--- START DATA SECTION ---

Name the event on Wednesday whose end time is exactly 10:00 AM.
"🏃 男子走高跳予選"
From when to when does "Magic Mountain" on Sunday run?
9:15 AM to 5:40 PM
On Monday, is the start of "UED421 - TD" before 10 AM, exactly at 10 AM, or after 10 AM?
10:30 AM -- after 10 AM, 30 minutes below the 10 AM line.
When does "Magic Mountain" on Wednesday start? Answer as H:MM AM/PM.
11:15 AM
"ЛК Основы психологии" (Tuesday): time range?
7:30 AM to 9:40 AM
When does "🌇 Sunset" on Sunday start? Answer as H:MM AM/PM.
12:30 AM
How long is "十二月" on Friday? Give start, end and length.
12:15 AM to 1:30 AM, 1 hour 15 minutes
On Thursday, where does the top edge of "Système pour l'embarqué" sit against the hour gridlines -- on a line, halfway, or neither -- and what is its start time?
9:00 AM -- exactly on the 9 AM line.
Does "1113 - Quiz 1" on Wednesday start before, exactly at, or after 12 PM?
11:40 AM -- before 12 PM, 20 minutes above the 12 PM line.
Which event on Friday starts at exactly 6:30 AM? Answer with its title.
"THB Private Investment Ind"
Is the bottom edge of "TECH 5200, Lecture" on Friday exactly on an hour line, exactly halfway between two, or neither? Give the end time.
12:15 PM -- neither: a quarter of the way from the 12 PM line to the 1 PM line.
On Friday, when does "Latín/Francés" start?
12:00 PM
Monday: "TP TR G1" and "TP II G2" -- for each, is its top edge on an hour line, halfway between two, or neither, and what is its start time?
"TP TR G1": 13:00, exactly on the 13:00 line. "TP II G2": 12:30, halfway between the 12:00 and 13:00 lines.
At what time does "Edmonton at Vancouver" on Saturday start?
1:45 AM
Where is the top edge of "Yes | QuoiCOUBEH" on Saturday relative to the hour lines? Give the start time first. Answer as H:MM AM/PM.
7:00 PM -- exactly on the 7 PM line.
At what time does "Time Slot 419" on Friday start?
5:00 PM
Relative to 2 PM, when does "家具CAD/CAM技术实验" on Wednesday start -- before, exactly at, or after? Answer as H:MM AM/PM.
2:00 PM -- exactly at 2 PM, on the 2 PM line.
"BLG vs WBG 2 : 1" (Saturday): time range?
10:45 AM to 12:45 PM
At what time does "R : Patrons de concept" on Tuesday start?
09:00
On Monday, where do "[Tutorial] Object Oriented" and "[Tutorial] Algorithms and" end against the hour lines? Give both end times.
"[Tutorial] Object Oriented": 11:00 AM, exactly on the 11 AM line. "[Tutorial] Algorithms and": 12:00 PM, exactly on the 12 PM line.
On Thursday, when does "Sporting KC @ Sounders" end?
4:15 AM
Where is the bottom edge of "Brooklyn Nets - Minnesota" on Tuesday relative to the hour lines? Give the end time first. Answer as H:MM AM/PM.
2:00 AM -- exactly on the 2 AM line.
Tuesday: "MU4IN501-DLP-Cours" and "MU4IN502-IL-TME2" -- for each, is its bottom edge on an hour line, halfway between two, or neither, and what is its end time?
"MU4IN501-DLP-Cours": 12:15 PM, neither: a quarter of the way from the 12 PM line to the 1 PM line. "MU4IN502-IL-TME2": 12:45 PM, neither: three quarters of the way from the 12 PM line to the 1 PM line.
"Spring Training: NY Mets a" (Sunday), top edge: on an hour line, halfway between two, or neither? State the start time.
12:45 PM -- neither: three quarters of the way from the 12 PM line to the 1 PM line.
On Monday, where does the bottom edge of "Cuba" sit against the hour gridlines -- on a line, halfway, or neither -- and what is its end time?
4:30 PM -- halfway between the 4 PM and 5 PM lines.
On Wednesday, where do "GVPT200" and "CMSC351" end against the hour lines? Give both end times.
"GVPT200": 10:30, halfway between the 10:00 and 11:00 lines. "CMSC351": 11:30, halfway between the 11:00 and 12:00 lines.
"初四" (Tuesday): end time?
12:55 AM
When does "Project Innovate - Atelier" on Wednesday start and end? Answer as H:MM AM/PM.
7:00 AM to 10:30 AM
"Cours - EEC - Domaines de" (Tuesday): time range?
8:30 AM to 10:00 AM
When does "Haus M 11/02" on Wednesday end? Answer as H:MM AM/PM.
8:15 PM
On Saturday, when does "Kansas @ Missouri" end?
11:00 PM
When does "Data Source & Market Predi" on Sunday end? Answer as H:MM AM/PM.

--- END DATA SECTION ---

### WHAT YOU WILL DO
Reproduce every line of the records above word for word, with no changes.

### RESPONSE FOR THIS EXERCISE
Name the event on Wednesday whose end time is exactly 10:00 AM.
"🏃 男子走高跳予選"
From when to when does "Magic Mountain" on Sunday run?
9:15 AM to 5:40 PM
On Monday, is the start of "UED421 - TD" before 10 AM, exactly at 10 AM, or after 10 AM?
10:30 AM -- after 10 AM, 30 minutes below the 10 AM line.
When does "Magic Mountain" on Wednesday start? Answer as H:MM AM/PM.
11:15 AM
"ЛК Основы психологии" (Tuesday): time range?
7:30 AM to 9:40 AM
When does "🌇 Sunset" on Sunday start? Answer as H:MM AM/PM.
12:30 AM
How long is "十二月" on Friday? Give start, end and length.
12:15 AM to 1:30 AM, 1 hour 15 minutes
On Thursday, where does the top edge of "Système pour l'embarqué" sit against the hour gridlines -- on a line, halfway, or neither -- and what is its start time?
9:00 AM -- exactly on the 9 AM line.
Does "1113 - Quiz 1" on Wednesday start before, exactly at, or after 12 PM?
11:40 AM -- before 12 PM, 20 minutes above the 12 PM line.
Which event on Friday starts at exactly 6:30 AM? Answer with its title.
"THB Private Investment Ind"
Is the bottom edge of "TECH 5200, Lecture" on Friday exactly on an hour line, exactly halfway between two, or neither? Give the end time.
12:15 PM -- neither: a quarter of the way from the 12 PM line to the 1 PM line.
On Friday, when does "Latín/Francés" start?
12:00 PM
Monday: "TP TR G1" and "TP II G2" -- for each, is its top edge on an hour line, halfway between two, or neither, and what is its start time?
"TP TR G1": 13:00, exactly on the 13:00 line. "TP II G2": 12:30, halfway between the 12:00 and 13:00 lines.
At what time does "Edmonton at Vancouver" on Saturday start?
1:45 AM
Where is the top edge of "Yes | QuoiCOUBEH" on Saturday relative to the hour lines? Give the start time first. Answer as H:MM AM/PM.
7:00 PM -- exactly on the 7 PM line.
At what time does "Time Slot 419" on Friday start?
5:00 PM
Relative to 2 PM, when does "家具CAD/CAM技术实验" on Wednesday start -- before, exactly at, or after? Answer as H:MM AM/PM.
2:00 PM -- exactly at 2 PM, on the 2 PM line.
"BLG vs WBG 2 : 1" (Saturday): time range?
10:45 AM to 12:45 PM
At what time does "R : Patrons de concept" on Tuesday start?
09:00
On Monday, where do "[Tutorial] Object Oriented" and "[Tutorial] Algorithms and" end against the hour lines? Give both end times.
"[Tutorial] Object Oriented": 11:00 AM, exactly on the 11 AM line. "[Tutorial] Algorithms and": 12:00 PM, exactly on the 12 PM line.
On Thursday, when does "Sporting KC @ Sounders" end?
4:15 AM
Where is the bottom edge of "Brooklyn Nets - Minnesota" on Tuesday relative to the hour lines? Give the end time first. Answer as H:MM AM/PM.
2:00 AM -- exactly on the 2 AM line.
Tuesday: "MU4IN501-DLP-Cours" and "MU4IN502-IL-TME2" -- for each, is its bottom edge on an hour line, halfway between two, or neither, and what is its end time?
"MU4IN501-DLP-Cours": 12:15 PM, neither: a quarter of the way from the 12 PM line to the 1 PM line. "MU4IN502-IL-TME2": 12:45 PM, neither: three quarters of the way from the 12 PM line to the 1 PM line.
"Spring Training: NY Mets a" (Sunday), top edge: on an hour line, halfway between two, or neither? State the start time.
12:45 PM -- neither: three quarters of the way from the 12 PM line to the 1 PM line.
On Monday, where does the bottom edge of "Cuba" sit against the hour gridlines -- on a line, halfway, or neither -- and what is its end time?
4:30 PM -- halfway between the 4 PM and 5 PM lines.
On Wednesday, where do "GVPT200" and "CMSC351" end against the hour lines? Give both end times.
"GVPT200": 10:30, halfway between the 10:00 and 11:00 lines. "CMSC351": 11:30, halfway between the 11:00 and 12:00 lines.
"初四" (Tuesday): end time?
12:55 AM
When does "Project Innovate - Atelier" on Wednesday start and end? Answer as H:MM AM/PM.
7:00 AM to 10:30 AM
"Cours - EEC - Domaines de" (Tuesday): time range?
8:30 AM to 10:00 AM
When does "Haus M 11/02" on Wednesday end? Answer as H:MM AM/PM.
8:15 PM
On Saturday, when does "Kansas @ Missouri" end?
11:00 PM
When does "Data Source & Market Predi" on Sunday end? Answer as H:MM AM/PM.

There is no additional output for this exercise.